A message from the chancellor: The progress and promise of research
"Whether we’re unlocking the mysteries of the universe or advancing the frontiers of medicine, scholars here at Carolina take on challenges that matter. We demonstrate how the human urge to know more, to discover, helps to shape our world for the better."
Dear Carolina Community,
One of the great joys of academic life is the promise of progress. Whether we’re unlocking the mysteries of the universe or advancing the frontiers of medicine, scholars here at Carolina take on challenges that matter. We demonstrate how the human urge to know more, to discover, helps to shape our world for the better.

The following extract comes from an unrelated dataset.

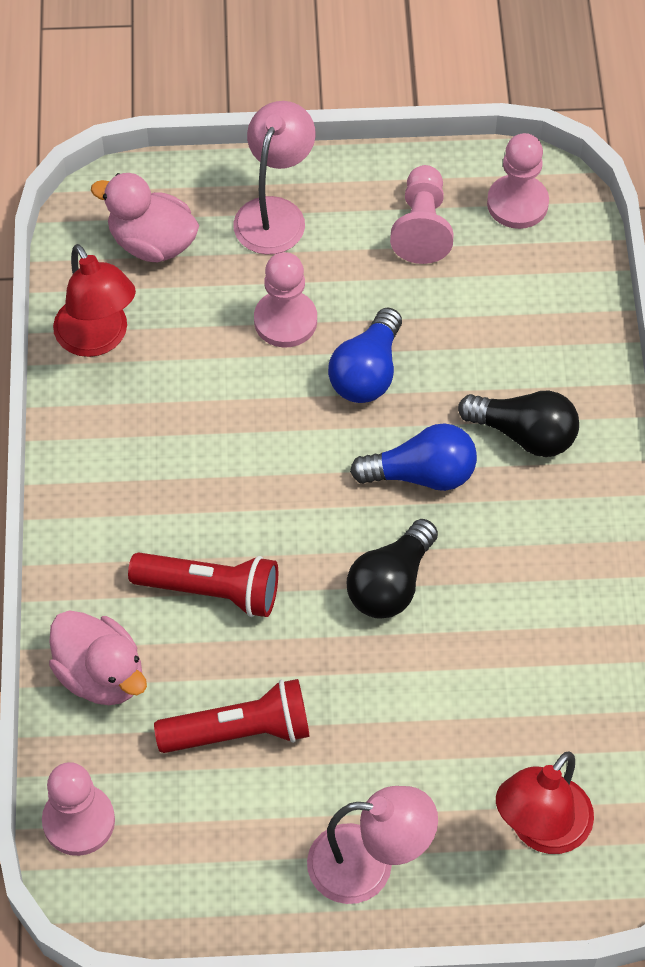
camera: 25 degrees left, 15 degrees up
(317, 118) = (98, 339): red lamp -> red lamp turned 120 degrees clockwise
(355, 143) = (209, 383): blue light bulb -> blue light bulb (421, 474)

Over the next two days, I am participating in the 2023 Matthew Gfeller NeuroHealth Symposium here on our campus, listening to researchers, doctors and athletic trainers from across the nation describe advances in diagnosing and treating traumatic brain injuries. When I started my work as a concussion researcher, we were just beginning to standardize some of the basic tools for identifying injuries. The best treatment for a concussion at that time was usually rest — giving the brain time to heal.
We have come a long way in our understanding of how the brain works and how it recovers following injury. We can identify a brain injury with much greater precision, thanks to balance testing, vision tracking technology and rapid protein analysis. We know that controlled movement, getting more blood flowing to the brain, is often better for recovery than strict rest. UNC has been a leader in developing strategies, equipment and treatment protocols that have made sports safer across the world. Researchers across our campus are making clinical trials for neurodegenerative diseases more accurate and studying what causes anxiety and mood disorders in young people.
This is what great universities do — we create new knowledge and put it in service to society. Sometimes there are amazing breakthroughs that make headlines; more often there is the slow, occasionally frustrating march of incremental progress, chipping away at big questions over years and decades. I am always amazed when I see our faculty at work and witness the next generation of researchers in our students.
Students, I hope you have a wonderful spring break and that you are able to spend time with the people you love. We will see you back here to finish out the Spring Semester!